Reputation: 2119
The query below groups the results from first
into 4 equally spaced date bins and aggregates an average for the_value
in each bin.
WITH first as(
SELECT
extract(EPOCH FROM foo.t_date) as the_date,
foo_val as the_value
FROM bar
INNER JOIN foo
ON
foo.user_id = bar.x_id
and
foo.user_name = 'xxxx'
)
SELECT bin, round(sum(bin_sum) OVER w /sum(bin_ct) OVER w, 2) AS running_avg
FROM (
SELECT width_bucket(first.the_date
, x.min_epoch, x.max_epoch, x.bins) AS bin
, sum(first.the_value) AS bin_sum
, count(*) AS bin_ct
FROM first
, (SELECT MIN(first.the_date) AS min_epoch
, MAX(first.the_date) AS max_epoch
, 4 AS bins
FROM first
) x
GROUP BY 1
) sub
WINDOW w AS (ORDER BY bin)
ORDER BY 1;
I would like to be able to only calculate the average for the lowest say 20 the_value
's in each bin.

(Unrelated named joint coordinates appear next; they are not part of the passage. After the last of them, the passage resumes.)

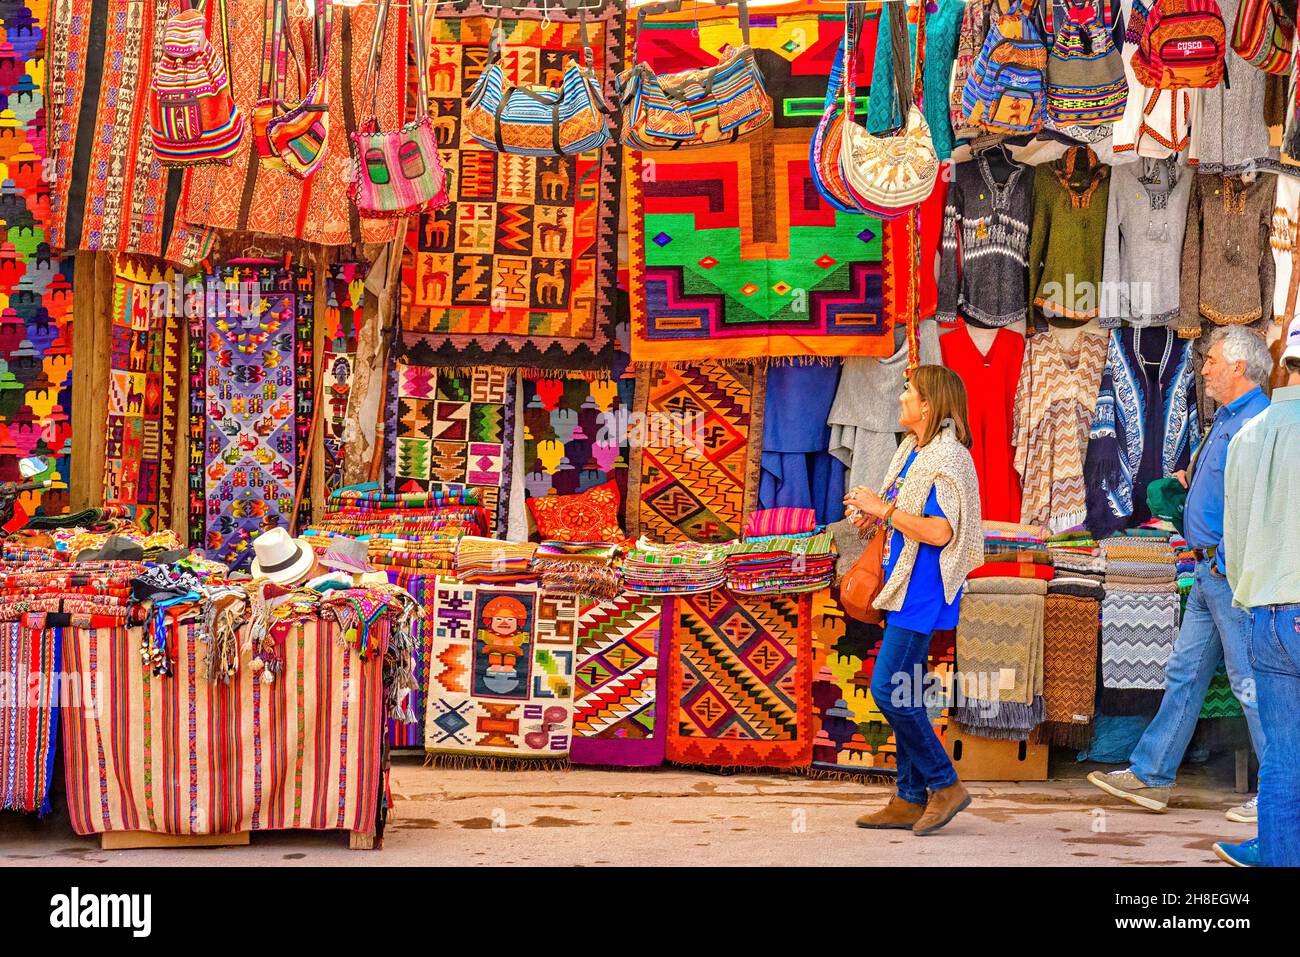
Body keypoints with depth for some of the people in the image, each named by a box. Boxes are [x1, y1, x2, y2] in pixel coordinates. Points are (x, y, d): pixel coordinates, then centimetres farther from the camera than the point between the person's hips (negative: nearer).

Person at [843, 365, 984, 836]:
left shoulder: (947, 458, -17)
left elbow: (939, 532, -24)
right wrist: (875, 514, 9)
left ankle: (945, 784, 0)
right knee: (902, 693, 10)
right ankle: (910, 799, 16)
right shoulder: (912, 449, 14)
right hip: (904, 587, 10)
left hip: (923, 593, -10)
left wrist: (882, 508, -19)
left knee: (889, 688, -11)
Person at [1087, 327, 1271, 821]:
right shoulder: (1227, 419, 17)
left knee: (1251, 682, -4)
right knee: (1184, 673, 12)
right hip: (1210, 572, 10)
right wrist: (1191, 483, 17)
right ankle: (1151, 775, 19)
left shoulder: (1258, 422, -15)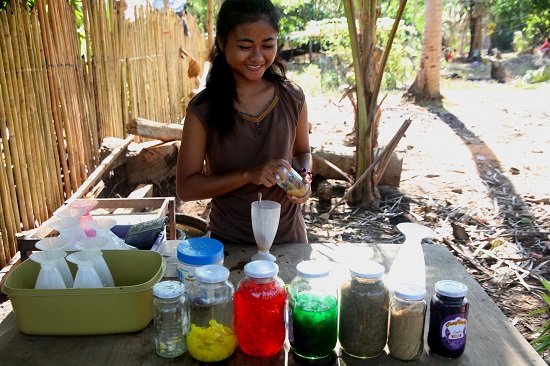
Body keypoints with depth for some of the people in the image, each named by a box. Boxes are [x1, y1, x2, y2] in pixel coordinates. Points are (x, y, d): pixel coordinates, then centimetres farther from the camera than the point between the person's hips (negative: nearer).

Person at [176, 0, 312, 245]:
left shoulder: (293, 99, -7)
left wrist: (303, 176, -13)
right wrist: (249, 174, -24)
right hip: (229, 242, -2)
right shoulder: (203, 109, -13)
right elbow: (186, 188, -12)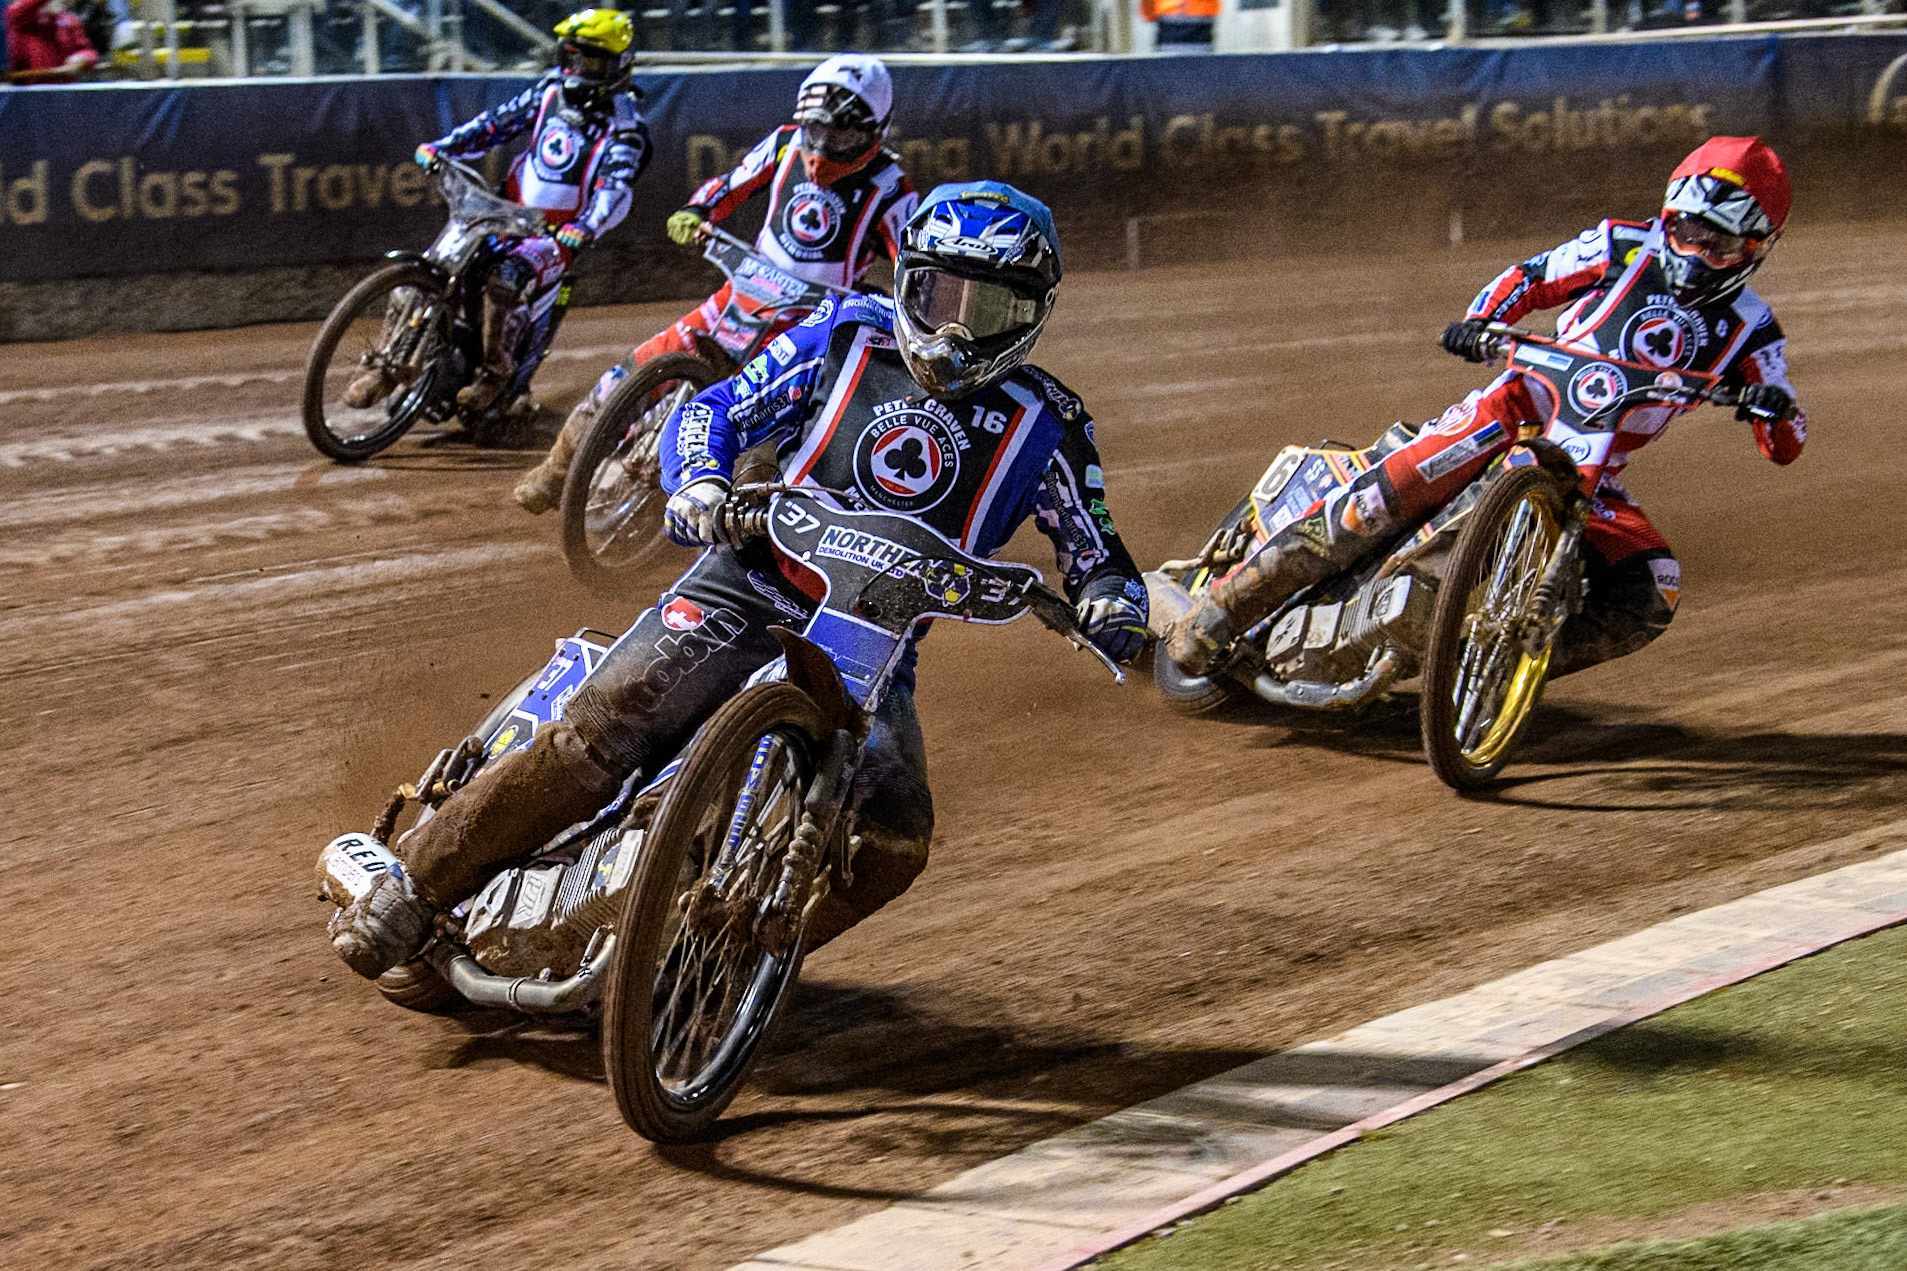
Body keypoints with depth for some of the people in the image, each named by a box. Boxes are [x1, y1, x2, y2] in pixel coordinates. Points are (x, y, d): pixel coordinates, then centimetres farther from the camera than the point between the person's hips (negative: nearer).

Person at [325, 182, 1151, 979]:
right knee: (598, 736, -21)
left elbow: (1093, 549, 10)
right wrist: (698, 484, -16)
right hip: (751, 588, -1)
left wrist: (1113, 601, -14)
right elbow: (715, 412, 6)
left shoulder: (1043, 426, 4)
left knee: (892, 839, -23)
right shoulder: (848, 339, 4)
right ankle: (413, 889, -8)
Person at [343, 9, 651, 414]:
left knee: (506, 276, -36)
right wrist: (441, 148, -3)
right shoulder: (551, 91, 7)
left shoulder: (625, 126, -10)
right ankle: (387, 367, 2)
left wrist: (584, 229, -42)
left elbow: (616, 189, -23)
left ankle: (496, 369, -14)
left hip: (557, 238, -6)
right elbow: (497, 123, 11)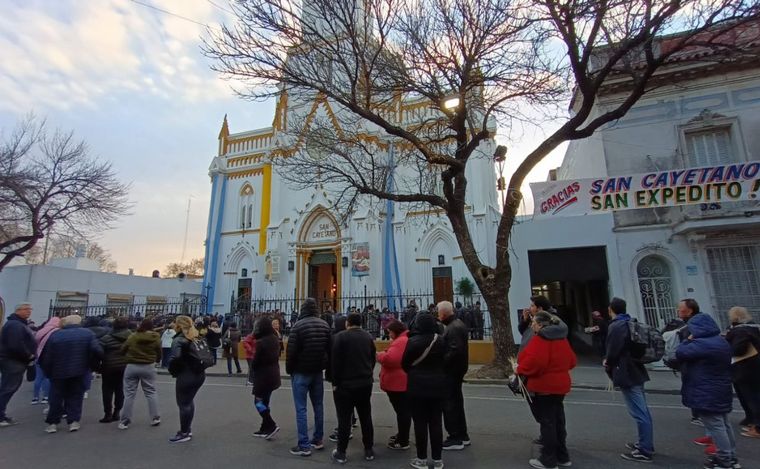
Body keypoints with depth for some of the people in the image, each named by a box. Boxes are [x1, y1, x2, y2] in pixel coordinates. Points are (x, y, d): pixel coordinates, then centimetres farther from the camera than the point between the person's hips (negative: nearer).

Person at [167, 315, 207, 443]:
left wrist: (172, 370, -10)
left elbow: (175, 358, -27)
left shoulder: (178, 340, -14)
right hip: (199, 374, 8)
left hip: (186, 376, -8)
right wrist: (200, 365, 12)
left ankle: (184, 433, 18)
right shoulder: (197, 337, 9)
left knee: (183, 404, 7)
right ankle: (188, 429, 32)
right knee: (189, 401, 23)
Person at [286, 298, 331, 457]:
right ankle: (318, 440, 23)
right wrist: (325, 366, 12)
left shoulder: (298, 325, -14)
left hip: (301, 372, -5)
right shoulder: (325, 325, 3)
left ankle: (304, 446, 4)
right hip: (318, 371, 6)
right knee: (318, 405, 14)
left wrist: (289, 369, 0)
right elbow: (329, 349, 5)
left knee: (301, 408, 1)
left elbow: (291, 350, -14)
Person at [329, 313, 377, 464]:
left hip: (345, 384, -4)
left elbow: (335, 361, -14)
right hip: (365, 383, 5)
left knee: (344, 419, 5)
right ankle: (369, 450, 22)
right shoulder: (368, 337, 4)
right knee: (366, 417, 13)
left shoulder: (340, 336, -13)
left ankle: (341, 452, 14)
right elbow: (373, 359, 11)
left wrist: (335, 382, -5)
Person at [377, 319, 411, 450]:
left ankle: (403, 441, 10)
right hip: (402, 383, 11)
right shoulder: (406, 339, 13)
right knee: (404, 410, 20)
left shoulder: (401, 342, -22)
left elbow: (390, 359, -30)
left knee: (402, 411, 0)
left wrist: (380, 356, -12)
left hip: (398, 383, -11)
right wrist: (385, 355, 7)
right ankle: (402, 435, 33)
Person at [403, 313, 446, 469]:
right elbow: (444, 361, 7)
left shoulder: (413, 341, -14)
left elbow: (404, 363, -4)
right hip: (438, 386, 3)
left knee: (420, 423, 7)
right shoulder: (440, 341, -4)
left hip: (417, 386, -3)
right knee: (436, 422, 12)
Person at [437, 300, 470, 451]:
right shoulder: (458, 324, 11)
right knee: (456, 402, 19)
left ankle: (455, 438, 10)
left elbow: (455, 351, -29)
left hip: (451, 370, -11)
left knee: (449, 404, 0)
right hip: (456, 369, 11)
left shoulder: (454, 328, -21)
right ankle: (462, 435, 30)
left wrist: (441, 363, -21)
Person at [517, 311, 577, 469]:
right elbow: (572, 361, 14)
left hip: (543, 387, -9)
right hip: (560, 385, 9)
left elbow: (534, 362, -29)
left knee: (547, 422, 1)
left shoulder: (539, 339, -18)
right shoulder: (562, 338, 10)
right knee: (558, 421, 18)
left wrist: (519, 370, -14)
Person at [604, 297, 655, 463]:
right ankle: (646, 444, 31)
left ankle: (644, 451, 5)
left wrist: (607, 364, -1)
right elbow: (632, 347, 16)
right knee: (643, 411, 18)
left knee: (639, 414, -3)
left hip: (626, 374, -10)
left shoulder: (615, 327, -19)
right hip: (636, 371, 10)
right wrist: (610, 361, 15)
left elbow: (612, 352, -22)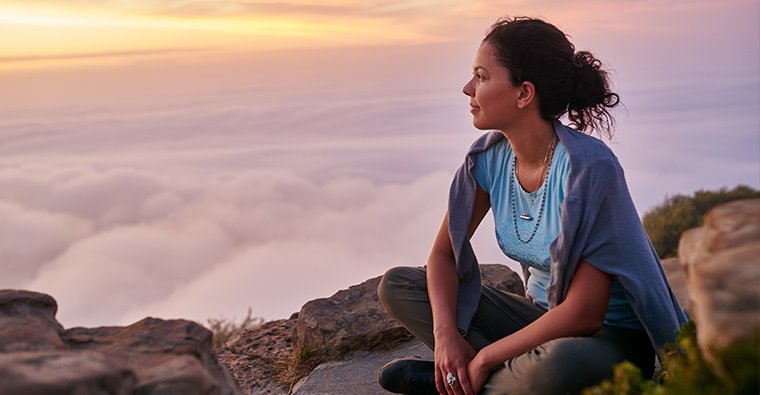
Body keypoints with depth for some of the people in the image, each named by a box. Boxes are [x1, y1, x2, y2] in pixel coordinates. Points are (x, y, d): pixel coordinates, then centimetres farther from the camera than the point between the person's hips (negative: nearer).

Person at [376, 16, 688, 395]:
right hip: (542, 317, 6)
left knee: (557, 364, -42)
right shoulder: (489, 158, -5)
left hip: (610, 339, -6)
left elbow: (584, 313, -26)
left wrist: (484, 358, -20)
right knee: (396, 285, -3)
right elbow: (444, 253, 3)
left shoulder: (589, 167, -25)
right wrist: (446, 334, -15)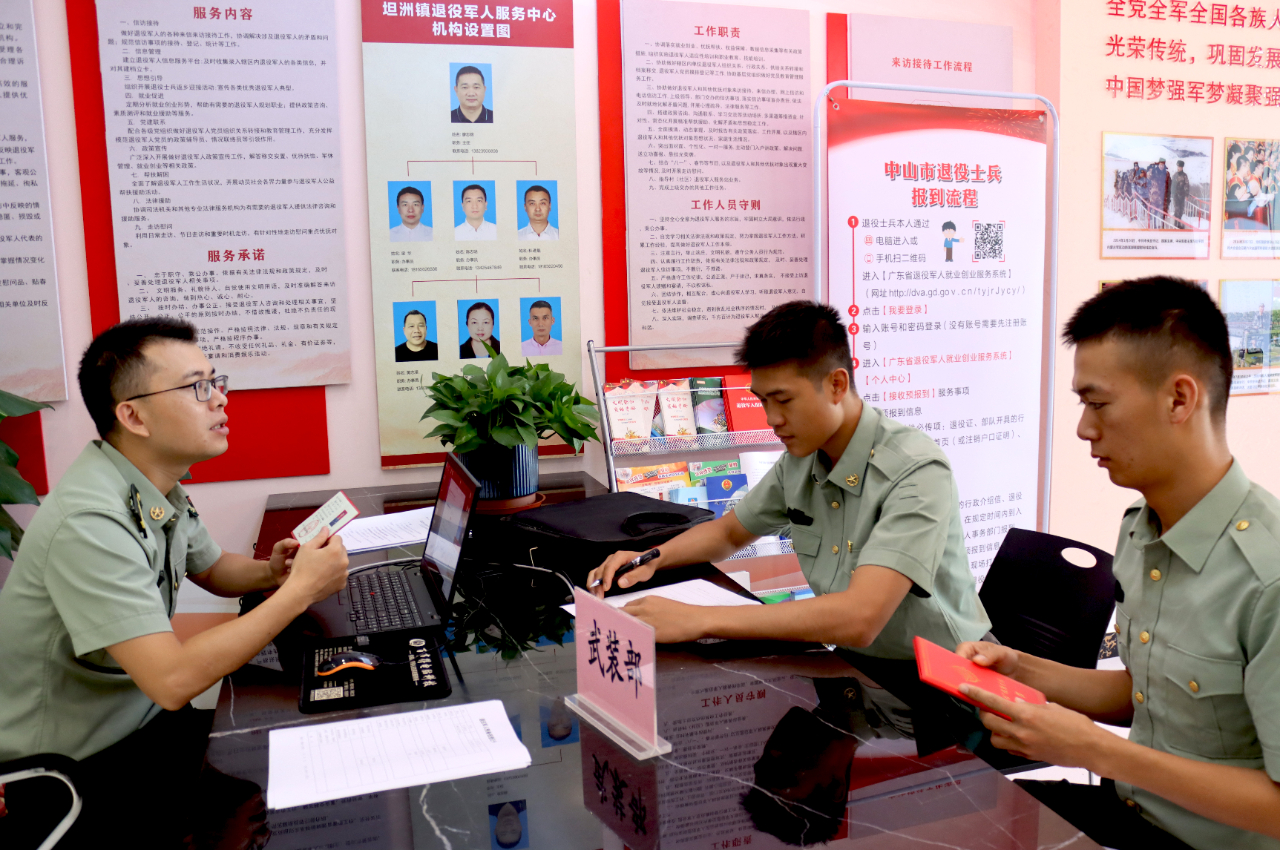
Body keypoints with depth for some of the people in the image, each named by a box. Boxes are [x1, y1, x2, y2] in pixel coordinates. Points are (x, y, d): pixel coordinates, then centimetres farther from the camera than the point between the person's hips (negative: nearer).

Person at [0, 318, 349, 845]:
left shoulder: (159, 486, -2)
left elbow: (213, 570, 16)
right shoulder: (90, 523, -30)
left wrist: (270, 572, -6)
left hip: (144, 718, 8)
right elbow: (173, 681, -34)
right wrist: (299, 592, -28)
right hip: (79, 768, -8)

From other posts here on Stackoverflow I have seen that this is possible and that perhaps ORDER BY the_value
and rank()
is the best way to go about it. But my struggle is that I'm not sure where my current query should be modified to implement this.
Any insight would be appreciated.
Postgres version 9.3
Upvotes: 3
Views: 4520
Reputation: 656351
Use row_number()
on each bin.
First compute the row number rn
, then apply WHERE rn < 21
in the next step:
WITH first AS (
SELECT extract(EPOCH FROM foo.t_date) AS the_date
, foo_val AS the_value
FROM bar
JOIN foo ON foo.user_id = bar.x_id
AND foo.user_name = 'xxxx'
)
, x AS (
SELECT MIN(the_date) AS min_epoch
, MAX(the_date) AS max_epoch
FROM first
)
, y AS (
SELECT width_bucket(f.the_date, x.min_epoch, x.max_epoch, 4) AS bin, *
FROM first f, x
)
, z AS (
SELECT row_number() OVER (PARTITION BY bin ORDER BY the_value) AS rn, *
FROM y
)
SELECT bin, round(sum(bin_sum) OVER w / sum(bin_ct) OVER w, 2) AS running_avg
FROM (
SELECT bin
, sum(the_value) AS bin_sum
, count(*) AS bin_ct
FROM z
WHERE rn < 21 -- max 20 lowest values
GROUP BY 1
) sub
WINDOW w AS (ORDER BY bin)
ORDER BY 1;
CTEs y
and z
could be conflated. Similarly first
and x
could be conflated.
But it's clearer that way.
Untested, since we don't have test data.
Upvotes: 2